Try it: Once you have counted the lines below that contain "SQUARE", give that number and nothing else.

Supplied data:
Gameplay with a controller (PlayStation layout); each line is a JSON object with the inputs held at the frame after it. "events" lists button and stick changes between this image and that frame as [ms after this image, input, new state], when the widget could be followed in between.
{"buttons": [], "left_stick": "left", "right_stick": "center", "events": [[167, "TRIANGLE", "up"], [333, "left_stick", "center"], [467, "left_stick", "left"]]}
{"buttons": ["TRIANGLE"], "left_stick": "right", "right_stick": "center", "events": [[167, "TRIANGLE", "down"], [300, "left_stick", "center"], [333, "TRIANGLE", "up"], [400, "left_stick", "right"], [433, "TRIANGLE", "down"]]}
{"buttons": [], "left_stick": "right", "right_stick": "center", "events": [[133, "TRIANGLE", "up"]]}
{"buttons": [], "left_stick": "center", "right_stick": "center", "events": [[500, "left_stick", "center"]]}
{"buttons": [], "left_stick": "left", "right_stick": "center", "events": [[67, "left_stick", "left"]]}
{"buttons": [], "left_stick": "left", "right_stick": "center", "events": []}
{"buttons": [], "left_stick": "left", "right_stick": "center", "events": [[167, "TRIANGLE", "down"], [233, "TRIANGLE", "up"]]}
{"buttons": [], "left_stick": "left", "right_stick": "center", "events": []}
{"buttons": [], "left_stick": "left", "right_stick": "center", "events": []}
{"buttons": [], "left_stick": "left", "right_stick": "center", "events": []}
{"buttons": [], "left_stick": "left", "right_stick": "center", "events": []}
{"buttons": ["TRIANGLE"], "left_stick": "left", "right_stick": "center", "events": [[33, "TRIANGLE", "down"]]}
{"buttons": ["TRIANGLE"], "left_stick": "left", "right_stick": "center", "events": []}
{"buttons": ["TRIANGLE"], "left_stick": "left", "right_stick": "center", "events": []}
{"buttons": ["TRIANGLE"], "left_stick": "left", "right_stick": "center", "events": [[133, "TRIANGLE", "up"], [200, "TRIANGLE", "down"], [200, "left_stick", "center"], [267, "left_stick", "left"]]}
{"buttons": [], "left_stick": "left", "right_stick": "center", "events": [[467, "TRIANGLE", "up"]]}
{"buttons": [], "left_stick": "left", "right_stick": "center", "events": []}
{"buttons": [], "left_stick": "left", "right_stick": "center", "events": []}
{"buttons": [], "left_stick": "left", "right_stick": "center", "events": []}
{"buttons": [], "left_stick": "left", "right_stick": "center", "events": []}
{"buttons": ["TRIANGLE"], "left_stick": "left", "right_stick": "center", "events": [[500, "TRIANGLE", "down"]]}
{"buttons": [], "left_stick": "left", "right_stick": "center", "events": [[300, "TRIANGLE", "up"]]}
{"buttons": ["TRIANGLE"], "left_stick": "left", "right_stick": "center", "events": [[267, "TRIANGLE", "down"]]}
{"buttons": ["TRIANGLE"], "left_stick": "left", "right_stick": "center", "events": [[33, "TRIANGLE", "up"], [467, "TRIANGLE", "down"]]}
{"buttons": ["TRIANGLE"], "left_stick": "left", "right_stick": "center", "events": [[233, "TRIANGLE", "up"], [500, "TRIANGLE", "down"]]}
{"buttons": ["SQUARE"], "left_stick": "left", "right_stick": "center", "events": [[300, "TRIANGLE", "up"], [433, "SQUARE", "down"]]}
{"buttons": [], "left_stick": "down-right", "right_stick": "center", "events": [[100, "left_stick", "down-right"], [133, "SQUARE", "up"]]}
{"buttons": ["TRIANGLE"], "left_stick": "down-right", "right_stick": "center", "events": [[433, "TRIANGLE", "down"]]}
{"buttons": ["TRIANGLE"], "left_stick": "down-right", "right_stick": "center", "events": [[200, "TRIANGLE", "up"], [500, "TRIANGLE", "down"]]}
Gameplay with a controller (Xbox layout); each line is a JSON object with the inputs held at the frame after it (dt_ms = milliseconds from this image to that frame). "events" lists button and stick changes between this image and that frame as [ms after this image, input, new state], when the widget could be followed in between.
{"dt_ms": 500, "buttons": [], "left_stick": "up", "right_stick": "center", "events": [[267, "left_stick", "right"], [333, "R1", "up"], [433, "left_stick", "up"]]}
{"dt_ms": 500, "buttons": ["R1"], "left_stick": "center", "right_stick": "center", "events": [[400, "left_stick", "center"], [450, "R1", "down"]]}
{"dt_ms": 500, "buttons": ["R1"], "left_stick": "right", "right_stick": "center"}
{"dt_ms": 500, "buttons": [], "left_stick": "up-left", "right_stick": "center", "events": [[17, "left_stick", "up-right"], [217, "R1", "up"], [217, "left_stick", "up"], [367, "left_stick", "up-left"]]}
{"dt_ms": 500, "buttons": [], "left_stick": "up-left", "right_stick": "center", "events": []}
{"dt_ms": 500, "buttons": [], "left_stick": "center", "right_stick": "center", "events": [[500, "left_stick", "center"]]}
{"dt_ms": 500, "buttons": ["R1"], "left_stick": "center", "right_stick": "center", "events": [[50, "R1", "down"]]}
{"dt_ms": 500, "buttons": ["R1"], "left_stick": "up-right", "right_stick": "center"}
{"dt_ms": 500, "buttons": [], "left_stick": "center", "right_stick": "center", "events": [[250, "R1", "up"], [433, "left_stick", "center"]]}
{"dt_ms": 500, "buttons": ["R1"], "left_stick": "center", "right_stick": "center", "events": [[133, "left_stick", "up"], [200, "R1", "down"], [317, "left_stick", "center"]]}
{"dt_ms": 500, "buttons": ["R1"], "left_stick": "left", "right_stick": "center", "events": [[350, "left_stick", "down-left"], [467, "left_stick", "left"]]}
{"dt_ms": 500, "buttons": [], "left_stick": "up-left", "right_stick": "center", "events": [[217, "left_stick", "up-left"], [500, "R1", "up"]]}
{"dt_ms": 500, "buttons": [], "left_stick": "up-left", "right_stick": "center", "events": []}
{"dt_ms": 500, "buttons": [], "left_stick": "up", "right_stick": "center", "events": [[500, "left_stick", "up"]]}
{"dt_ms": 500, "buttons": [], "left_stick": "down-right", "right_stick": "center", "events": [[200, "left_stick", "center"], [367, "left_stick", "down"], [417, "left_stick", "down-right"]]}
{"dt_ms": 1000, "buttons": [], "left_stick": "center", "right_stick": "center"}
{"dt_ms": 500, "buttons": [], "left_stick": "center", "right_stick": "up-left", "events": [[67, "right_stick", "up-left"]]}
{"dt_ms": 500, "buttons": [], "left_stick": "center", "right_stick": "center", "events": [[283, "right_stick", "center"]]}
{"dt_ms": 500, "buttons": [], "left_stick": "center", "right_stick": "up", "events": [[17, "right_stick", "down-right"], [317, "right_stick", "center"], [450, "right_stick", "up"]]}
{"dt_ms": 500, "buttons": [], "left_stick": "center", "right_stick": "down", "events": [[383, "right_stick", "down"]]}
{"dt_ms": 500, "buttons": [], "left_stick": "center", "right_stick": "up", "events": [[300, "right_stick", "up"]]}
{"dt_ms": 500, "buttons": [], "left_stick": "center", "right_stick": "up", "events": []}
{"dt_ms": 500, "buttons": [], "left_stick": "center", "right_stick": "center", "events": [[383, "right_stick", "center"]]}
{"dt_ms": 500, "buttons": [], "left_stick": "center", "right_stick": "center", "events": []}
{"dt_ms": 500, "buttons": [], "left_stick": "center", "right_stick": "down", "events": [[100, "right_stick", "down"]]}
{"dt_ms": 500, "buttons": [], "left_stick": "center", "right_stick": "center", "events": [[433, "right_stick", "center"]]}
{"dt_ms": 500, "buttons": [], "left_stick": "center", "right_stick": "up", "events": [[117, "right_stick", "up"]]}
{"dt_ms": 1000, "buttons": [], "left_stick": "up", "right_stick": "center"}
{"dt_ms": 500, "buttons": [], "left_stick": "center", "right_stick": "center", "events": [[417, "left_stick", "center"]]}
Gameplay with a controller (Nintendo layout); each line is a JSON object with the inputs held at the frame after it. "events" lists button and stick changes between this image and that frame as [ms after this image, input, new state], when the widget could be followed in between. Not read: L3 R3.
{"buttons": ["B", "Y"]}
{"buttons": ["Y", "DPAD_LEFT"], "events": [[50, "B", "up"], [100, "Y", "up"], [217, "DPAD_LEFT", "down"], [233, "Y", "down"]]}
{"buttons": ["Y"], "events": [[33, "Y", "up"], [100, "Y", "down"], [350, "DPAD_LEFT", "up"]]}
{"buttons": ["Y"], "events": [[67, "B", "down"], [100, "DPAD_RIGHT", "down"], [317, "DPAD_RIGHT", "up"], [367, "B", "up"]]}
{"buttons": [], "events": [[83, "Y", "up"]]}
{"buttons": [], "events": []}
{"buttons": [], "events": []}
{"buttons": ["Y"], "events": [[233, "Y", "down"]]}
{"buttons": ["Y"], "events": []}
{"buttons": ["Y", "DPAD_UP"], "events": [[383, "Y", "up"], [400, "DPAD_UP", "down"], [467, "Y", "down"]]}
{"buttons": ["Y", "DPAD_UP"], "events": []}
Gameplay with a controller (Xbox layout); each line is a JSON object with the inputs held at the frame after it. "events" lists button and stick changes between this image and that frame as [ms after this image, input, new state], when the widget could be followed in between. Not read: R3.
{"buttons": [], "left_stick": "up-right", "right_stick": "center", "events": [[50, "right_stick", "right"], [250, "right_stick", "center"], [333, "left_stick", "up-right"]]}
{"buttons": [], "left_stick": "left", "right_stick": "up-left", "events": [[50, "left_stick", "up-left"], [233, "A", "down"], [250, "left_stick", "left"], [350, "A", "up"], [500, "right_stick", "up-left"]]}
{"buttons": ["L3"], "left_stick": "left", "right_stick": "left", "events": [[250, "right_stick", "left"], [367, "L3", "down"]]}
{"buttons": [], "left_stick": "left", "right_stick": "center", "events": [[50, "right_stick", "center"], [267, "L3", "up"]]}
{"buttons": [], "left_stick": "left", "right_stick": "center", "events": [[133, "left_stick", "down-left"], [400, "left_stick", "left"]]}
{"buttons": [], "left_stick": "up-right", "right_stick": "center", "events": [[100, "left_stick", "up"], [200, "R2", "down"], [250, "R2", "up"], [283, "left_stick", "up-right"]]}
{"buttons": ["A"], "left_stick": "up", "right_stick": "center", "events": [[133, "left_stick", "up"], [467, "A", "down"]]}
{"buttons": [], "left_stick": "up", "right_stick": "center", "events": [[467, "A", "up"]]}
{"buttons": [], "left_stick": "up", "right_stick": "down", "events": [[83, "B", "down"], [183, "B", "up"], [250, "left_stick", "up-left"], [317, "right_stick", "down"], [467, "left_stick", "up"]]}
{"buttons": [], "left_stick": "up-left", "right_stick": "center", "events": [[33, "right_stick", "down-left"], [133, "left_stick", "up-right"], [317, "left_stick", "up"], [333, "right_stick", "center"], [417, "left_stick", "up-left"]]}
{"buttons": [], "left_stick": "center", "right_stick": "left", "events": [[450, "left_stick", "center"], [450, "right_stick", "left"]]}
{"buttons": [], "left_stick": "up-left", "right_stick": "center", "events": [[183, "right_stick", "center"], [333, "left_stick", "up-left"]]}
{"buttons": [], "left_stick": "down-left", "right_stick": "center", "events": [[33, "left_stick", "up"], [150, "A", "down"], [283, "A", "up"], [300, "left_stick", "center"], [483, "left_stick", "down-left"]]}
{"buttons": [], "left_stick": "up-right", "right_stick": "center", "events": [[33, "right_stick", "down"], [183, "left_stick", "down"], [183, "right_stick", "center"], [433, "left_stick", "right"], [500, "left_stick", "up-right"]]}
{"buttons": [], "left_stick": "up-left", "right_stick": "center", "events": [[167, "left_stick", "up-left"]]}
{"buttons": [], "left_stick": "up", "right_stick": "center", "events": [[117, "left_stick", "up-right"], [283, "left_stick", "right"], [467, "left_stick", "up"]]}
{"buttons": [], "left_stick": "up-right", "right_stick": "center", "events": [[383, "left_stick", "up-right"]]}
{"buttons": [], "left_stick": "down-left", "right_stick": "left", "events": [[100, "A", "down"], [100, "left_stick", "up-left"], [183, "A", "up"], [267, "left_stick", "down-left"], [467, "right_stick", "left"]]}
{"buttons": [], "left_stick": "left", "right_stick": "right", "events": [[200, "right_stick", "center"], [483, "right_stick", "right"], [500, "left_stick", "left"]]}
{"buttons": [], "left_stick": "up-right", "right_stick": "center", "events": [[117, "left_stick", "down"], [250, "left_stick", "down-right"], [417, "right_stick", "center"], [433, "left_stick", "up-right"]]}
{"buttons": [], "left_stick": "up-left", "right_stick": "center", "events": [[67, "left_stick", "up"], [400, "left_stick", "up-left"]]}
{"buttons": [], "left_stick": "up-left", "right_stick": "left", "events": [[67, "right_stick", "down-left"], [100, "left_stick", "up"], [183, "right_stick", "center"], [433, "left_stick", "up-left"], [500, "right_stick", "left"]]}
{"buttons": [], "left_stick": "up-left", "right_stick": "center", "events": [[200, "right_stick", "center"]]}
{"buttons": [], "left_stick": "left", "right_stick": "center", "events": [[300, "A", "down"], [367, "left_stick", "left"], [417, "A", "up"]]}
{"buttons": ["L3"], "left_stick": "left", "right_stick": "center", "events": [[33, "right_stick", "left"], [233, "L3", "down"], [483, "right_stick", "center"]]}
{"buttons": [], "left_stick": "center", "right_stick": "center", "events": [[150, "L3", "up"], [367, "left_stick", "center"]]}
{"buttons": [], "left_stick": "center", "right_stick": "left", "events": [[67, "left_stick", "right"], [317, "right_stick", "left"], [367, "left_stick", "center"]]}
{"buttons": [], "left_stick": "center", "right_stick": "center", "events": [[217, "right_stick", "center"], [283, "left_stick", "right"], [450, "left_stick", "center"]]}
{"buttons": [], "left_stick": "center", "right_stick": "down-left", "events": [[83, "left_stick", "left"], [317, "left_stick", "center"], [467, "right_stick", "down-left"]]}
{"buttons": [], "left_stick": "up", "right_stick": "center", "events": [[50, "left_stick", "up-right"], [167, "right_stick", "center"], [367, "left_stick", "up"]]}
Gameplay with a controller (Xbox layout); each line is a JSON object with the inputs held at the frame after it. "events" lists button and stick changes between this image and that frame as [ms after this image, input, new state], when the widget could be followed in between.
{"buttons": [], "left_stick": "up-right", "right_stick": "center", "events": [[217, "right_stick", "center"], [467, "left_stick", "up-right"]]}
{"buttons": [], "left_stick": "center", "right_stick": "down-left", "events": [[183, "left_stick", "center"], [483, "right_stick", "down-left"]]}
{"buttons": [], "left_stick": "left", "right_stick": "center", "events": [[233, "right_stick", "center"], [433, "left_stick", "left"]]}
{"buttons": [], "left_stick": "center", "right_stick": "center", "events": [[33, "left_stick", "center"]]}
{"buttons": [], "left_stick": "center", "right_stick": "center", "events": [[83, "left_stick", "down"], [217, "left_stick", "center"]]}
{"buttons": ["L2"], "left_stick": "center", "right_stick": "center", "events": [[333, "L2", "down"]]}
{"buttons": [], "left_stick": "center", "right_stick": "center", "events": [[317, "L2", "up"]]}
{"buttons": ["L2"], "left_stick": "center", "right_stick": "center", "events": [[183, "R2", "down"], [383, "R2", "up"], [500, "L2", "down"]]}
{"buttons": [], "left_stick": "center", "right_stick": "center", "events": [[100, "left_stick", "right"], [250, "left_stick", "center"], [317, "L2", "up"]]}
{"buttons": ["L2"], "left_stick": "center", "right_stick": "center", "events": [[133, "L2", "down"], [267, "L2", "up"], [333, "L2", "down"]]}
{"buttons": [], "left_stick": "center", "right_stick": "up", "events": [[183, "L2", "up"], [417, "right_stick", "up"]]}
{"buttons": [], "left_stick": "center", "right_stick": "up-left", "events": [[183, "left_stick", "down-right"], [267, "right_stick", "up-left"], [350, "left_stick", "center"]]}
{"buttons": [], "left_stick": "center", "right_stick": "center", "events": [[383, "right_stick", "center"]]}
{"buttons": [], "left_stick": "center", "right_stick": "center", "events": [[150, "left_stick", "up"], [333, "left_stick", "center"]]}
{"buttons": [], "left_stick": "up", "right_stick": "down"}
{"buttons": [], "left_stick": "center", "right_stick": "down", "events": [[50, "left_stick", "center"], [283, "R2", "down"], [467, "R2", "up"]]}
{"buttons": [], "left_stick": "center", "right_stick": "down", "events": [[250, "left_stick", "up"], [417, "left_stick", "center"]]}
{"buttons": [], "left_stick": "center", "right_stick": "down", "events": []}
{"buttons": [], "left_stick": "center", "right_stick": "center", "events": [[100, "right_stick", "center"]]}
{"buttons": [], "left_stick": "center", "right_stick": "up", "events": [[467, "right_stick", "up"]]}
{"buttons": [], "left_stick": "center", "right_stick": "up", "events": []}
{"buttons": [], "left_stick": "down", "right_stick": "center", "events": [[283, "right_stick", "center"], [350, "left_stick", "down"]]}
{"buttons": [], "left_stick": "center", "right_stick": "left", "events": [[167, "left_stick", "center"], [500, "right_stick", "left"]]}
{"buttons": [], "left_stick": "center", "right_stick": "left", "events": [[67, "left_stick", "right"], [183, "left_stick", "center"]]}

Response below: 2